[JOB] Render the lines of the listing below, from the one containing "imprescindible para poder estar mucho m" through the one containing "صرافی بینگ ایکس", inclusive, as a JSON list of strings with one string per line. Skip blank lines, and omit the picture markers.

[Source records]
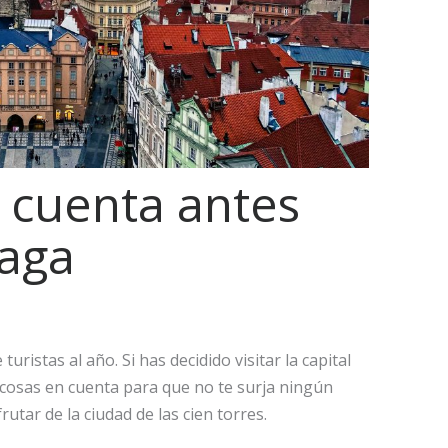
 cuenta antes
raga
uristas al año. Si has decidido visitar la capital
 cosas en cuenta para que no te surja ningún
rutar de la ciudad de las cien torres.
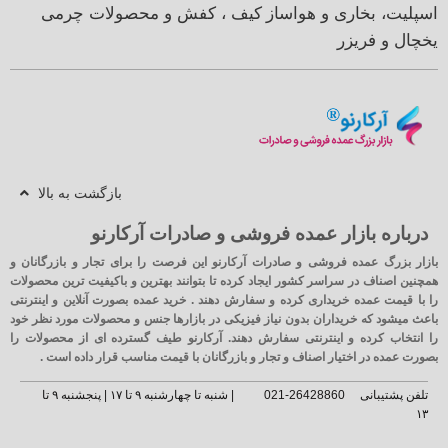
اسپلیت، بخاری و هواساز
کیف ، کفش و محصولات چرمی
یخچال و فریزر
بازگشت به بالا
درباره بازار عمده فروشی و صادرات آرکارنو
بازار بزرگ عمده فروشی و صادرات آرکارنو این فرصت را برای تجار و بازرگانان و
همچنین اصناف در سراسر کشور ایجاد کرده تا بتوانند بهترین و باکیفیت ترین محصولات
را با قیمت عمده خریداری کرده و سفارش دهند . خرید عمده بصورت آنلاین و اینترنتی
باعث میشود که خریداران بدون نیاز فیزیکی در بازارها جنس و محصولات مورد نظر خود
را انتخاب کرده و اینترنتی سفارش دهند. آرکارنو طیف گسترده ای از محصولات را
بصورت عمده در اختیار اصناف و تجار و بازرگانان با قیمت مناسب قرار داده است .
تلفن پشتیبانی
26428860-021
| شنبه تا چهارشنبه ۹ تا ۱۷ | پنجشنبه ۹ تا
۱۳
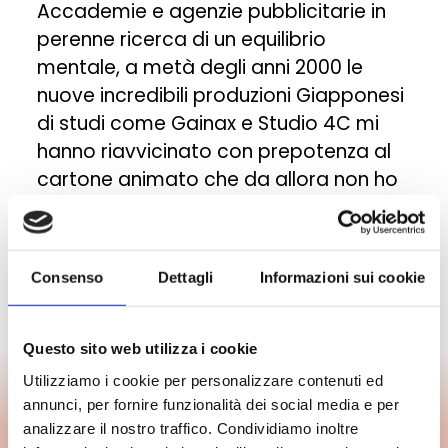
Accademie e agenzie pubblicitarie in
perenne ricerca di un equilibrio
mentale, a metà degli anni 2000 le
nuove incredibili produzioni Giapponesi
di studi come Gainax e Studio 4C mi
hanno riavvicinato con prepotenza al
cartone animato che da allora non ho
più abbandonato.
Attualmente lavoro come
Consenso
Dettagli
Informazioni sui cookie
Storyboarder background artist,
character designer e illustratore.
Questo sito web utilizza i cookie
Utilizziamo i cookie per personalizzare contenuti ed
annunci, per fornire funzionalità dei social media e per
analizzare il nostro traffico. Condividiamo inoltre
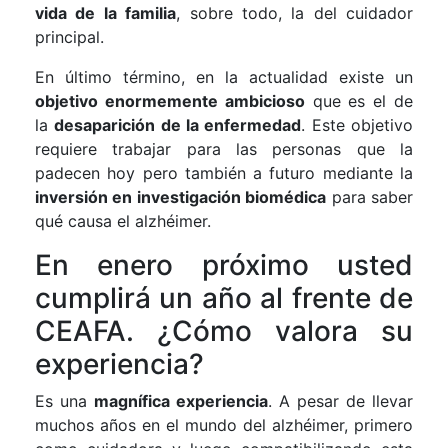
vida de la familia
, sobre todo, la del cuidador
principal.
En último término, en la actualidad existe un
objetivo enormemente ambicioso
que es el de
la
desaparición de la enfermedad
. Este objetivo
requiere trabajar para las personas que la
padecen hoy pero también a futuro mediante la
inversión en investigación biomédica
para saber
qué causa el alzhéimer.
En enero próximo usted
cumplirá un año al frente de
CEAFA. ¿Cómo valora su
experiencia?
Es una
magnífica experiencia
. A pesar de llevar
muchos años en el mundo del alzhéimer, primero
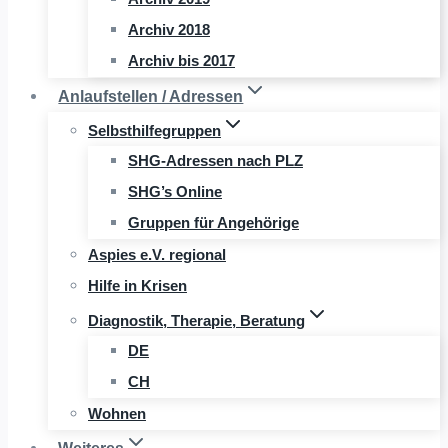
Archiv 2018
Archiv bis 2017
Anlaufstellen / Adressen
Selbsthilfegruppen
SHG-Adressen nach PLZ
SHG’s Online
Gruppen für Angehörige
Aspies e.V. regional
Hilfe in Krisen
Diagnostik, Therapie, Beratung
DE
CH
Wohnen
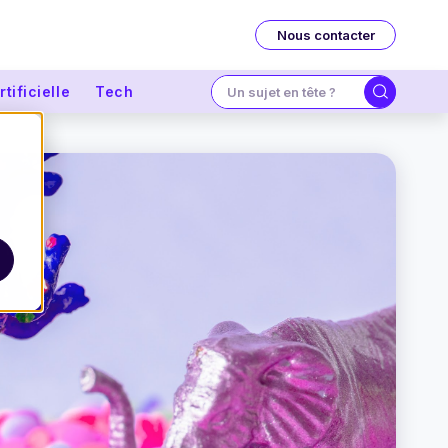
Nous contacter
tificielle
Tech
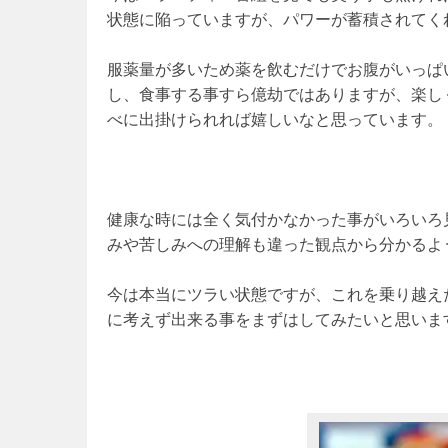
状態に陥っていますが、パワーが蓄積されてく
服薬量が多いため薬を飲むだけでお腹がいっぱ
し、食事する事すら億劫ではありますが、楽し
べに出掛けられれば嬉しいなと思っています。
健康な時には全く気付かなかった事がいろいろ
みや苦しみへの理解も違った観点から分かるよ
今は本当にツラい状態ですが、これを乗り越え
に考えず出来る事をまずはしてみたいと思いま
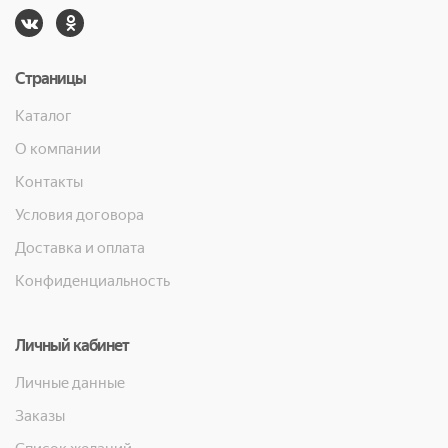
Страницы
Каталог
О компании
Контакты
Условия договора
Доставка и оплата
Конфиденциальность
Личный кабинет
Личные данные
Заказы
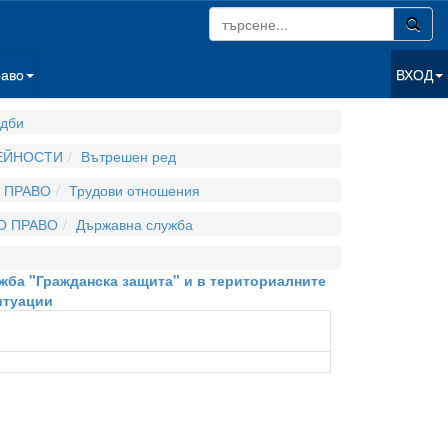
раво
ВХОД
дби
ДЕЙНОСТИ
Вътрешен ред
 ПРАВО
Трудови отношения
О ПРАВО
Държавна служба
ужба "Гражданска защита" и в териториалните
итуации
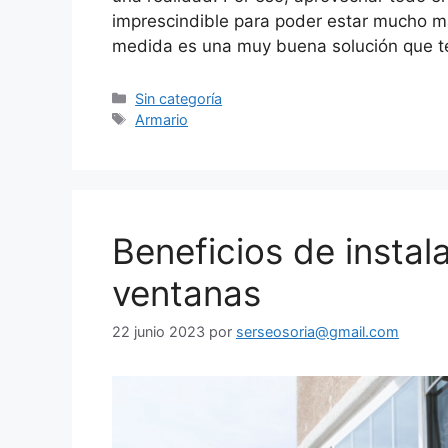
imprescindible para poder estar mucho m
medida es una muy buena solución que t
Sin categoría
Armario
Beneficios de instal
ventanas
22 junio 2023
por
serseosoria@gmail.com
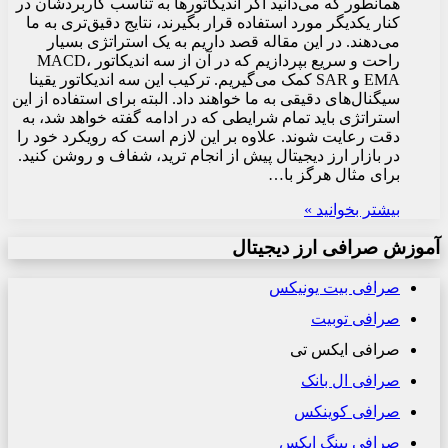
همانطور که می‌دانید اگر اندیکاتورها به تناسب کاربردشان در
کنار یکدیگر مورد استفاده قرار بگیرند، نتایج دقیق‌تری به ما
می‌دهند. در این مقاله قصد داریم به یک استراتژی بسیار
راحت و سریع بپردازیم که در آن از سه اندیکاتور MACD،
EMA و SAR کمک می‌گیریم. ترکیب این سه اندیکاتور یقینا
سیگنال‌های دقیقی به ما خواهند داد. البته برای استفاده از این
استراتژی باید تمام شرایطی که در ادامه گفته خواهد شد، به
دقت رعایت شوند. علاوه بر این لازم است که رویکرد خود را
در بازار ارز دیجیتال پیش از انجام ترید، شفاف و روشن کنید.
برای مثال هرگز با…
بیشتر بخوانید »
آموزش صرافی ارز دیجیتال
صرافی بیت یونیکس
صرافی توبیت
صرافی ایکس تی
صرافی ال بانک
صرافی کوینکس
صرافی بینگ ایکس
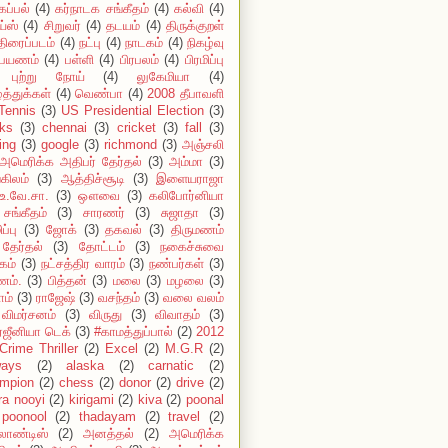
கப்பல்
(4)
கர்நாடக சங்கீதம்
(4)
கல்வி
(4)
ய்ஸ்
(4)
சிறுவர்
(4)
தடயம்
(4)
திருக்குறள்
திரைப்படம்
(4)
நட்பு
(4)
நாடகம்
(4)
நிகழ்வு
பயணம்
(4)
பள்ளி
(4)
பிரபலம்
(4)
பிரமிப்பு
புற்று நோய்
(4)
லுகேமியா
(4)
்த்துக்கள்
(4)
வெண்பா
(4)
2008 தீபாவளி
Tennis
(3)
US Presidential Election
(3)
ks
(3)
chennai
(3)
cricket
(3)
fall
(3)
ing
(3)
google
(3)
richmond
(3)
அஞ்சலி
அமெரிக்க அதிபர் தேர்தல்
(3)
அம்மா
(3)
கிலம்
(3)
ஆத்திச்சூடி
(3)
இளையராஜா
உ.வே.சா.
(3)
ஔவை
(3)
கலிபோர்னியா
சங்கீதம்
(3)
சாரணர்
(3)
சுஜாதா
(3)
ப்பு
(3)
ஜோக்
(3)
தகவல்
(3)
திருமணம்
தேர்தல்
(3)
தோட்டம்
(3)
நகைச்சுவை
கம்
(3)
நட்சத்திர வாரம்
(3)
நண்பர்கள்
(3)
ம்.
(3)
பித்தன்
(3)
மலை
(3)
மழலை
(3)
ாம்
(3)
ராஜேஷ்
(3)
வசந்தம்
(3)
வலை வலம்
விமர்சனம்
(3)
விருது
(3)
விவாதம்
(3)
்ஜீனியா டெக்
(3)
#காமத்துப்பால்
(2)
2012
Crime Thriller
(2)
Excel
(2)
M.G.R
(2)
ways
(2)
alaska
(2)
carnatic
(2)
mpion
(2)
chess
(2)
donor
(2)
drive
(2)
ira nooyi
(2)
kirigami
(2)
kiva
(2)
poonal
poonool
(2)
thadayam
(2)
travel
(2)
லாண்டிஸ்
(2)
அனத்தல்
(2)
அமெரிக்க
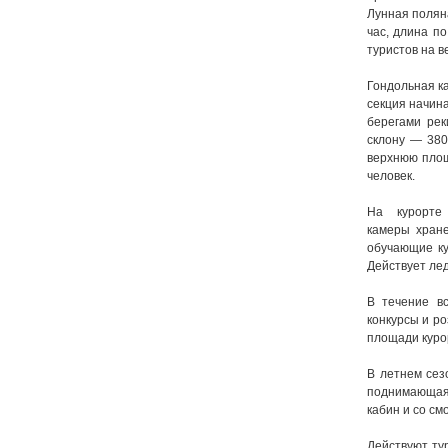
Лунная поляна
час, длина п
туристов на 
Гондольная ка
секция начин
берегами рек
склону — 380
верхнюю площ
человек.
На курорте
камеры хране
обучающие ку
Действует ле
В течение в
конкурсы и р
площади куро
В летнем сез
поднимающая 
кабин и со с
Действуют ту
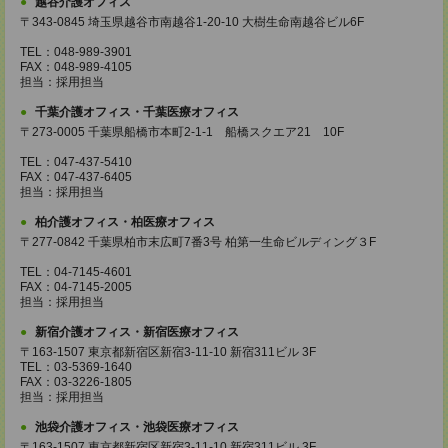
越谷介護オフィス
〒343-0845 埼玉県越谷市南越谷1-20-10 大樹生命南越谷ビル6F
TEL：048-989-3901
FAX：048-989-4105
担当：採用担当
千葉介護オフィス・千葉医療オフィス
〒273-0005 千葉県船橋市本町2-1-1 船橋スクエア21 10F
TEL：047-437-5410
FAX：047-437-6405
担当：採用担当
柏介護オフィス・柏医療オフィス
〒277-0842 千葉県柏市末広町7番3号 柏第一生命ビルディング３F
TEL：04-7145-4601
FAX：04-7145-2005
担当：採用担当
新宿介護オフィス・新宿医療オフィス
〒163-1507 東京都新宿区新宿3-11-10 新宿311ビル 3F
TEL：03-5369-1640
FAX：03-3226-1805
担当：採用担当
池袋介護オフィス・池袋医療オフィス
〒163-1507 東京都新宿区新宿3-11-10 新宿311ビル 3F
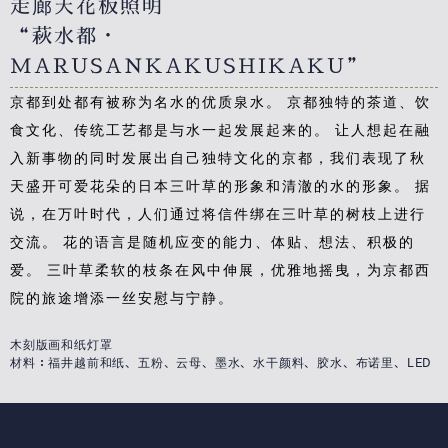
走廊天花板照明
“萩水都・
MARUSANKAKUSHIKAKU”
京都到处都有被称为名水的优质泉水。 京都独特的茶道、饮
食文化、传统工艺都是与水一起发展起来的。 让人想起在融
入新事物的同时发展出自己独特文化的京都，我们表现了秋
天盛开可爱花朵的日本三叶草的形象和清澈的水的形象。 据
说，在万叶时代，人们通过将信件绑在三叶草的树枝上进行
交流。 花的语言是随机应变的能力、体贴、想法、积极的
爱。 三叶草柔软的枝条在风中伸展，优雅地摇曳，为京都西
院的旅途增添一丝安慰与宁静。
木刻版画和纸灯罩
材料：福井越前和纸、五粉、云母、墨水、水干颜料、胶水、布诺里、LED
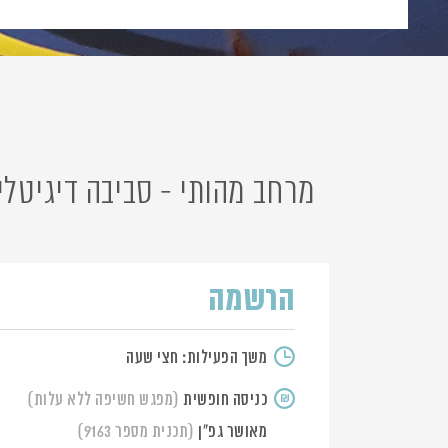
מרחב מהותי - סביבה דיגיטלית ל
הרשמה
משך הפעילות: חצי שעה
כניסה חופשית
(מפגש חשיפה ללא עלות)
מאושר גפ"ן
(תכנית מספר 9163)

[FINAL ANSWER]
[
  "imprescindible para poder estar mucho m",
  "medida es una muy buena solución que t",
  "Sin categoría",
  "Armario",
  "Beneficios de instal",
  "ventanas",
  "22 junio 2023",
  "por",
  "serseosoria@gmail.com",
  "همانطور که می‌دانید اگر اندیکاتورها به تناسب کاربردشان در",
  "کنار یکدیگر مورد استفاده قرار بگیرند، نتایج دقیق‌تری به ما",
  "می‌دهند. در این مقاله قصد داریم به یک استراتژی بسیار",
  "راحت و سریع بپردازیم که در آن از سه اندیکاتور MACD،",
  "EMA و SAR کمک می‌گیریم. ترکیب این سه اندیکاتور یقینا",
  "سیگنال‌های دقیقی به ما خواهند داد. البته برای استفاده از این",
  "استراتژی باید تمام شرایطی که در ادامه گفته خواهد شد، به",
  "دقت رعایت شوند. علاوه بر این لازم است که رویکرد خود را",
  "در بازار ارز دیجیتال پیش از انجام ترید، شفاف و روشن کنید.",
  "برای مثال هرگز با…",
  "بیشتر بخوانید »",
  "آموزش صرافی ارز دیجیتال",
  "صرافی بیت یونیکس",
  "صرافی توبیت",
  "صرافی ایکس تی",
  "صرافی ال بانک",
  "صرافی کوینکس",
  "صرافی بینگ ایکس"
]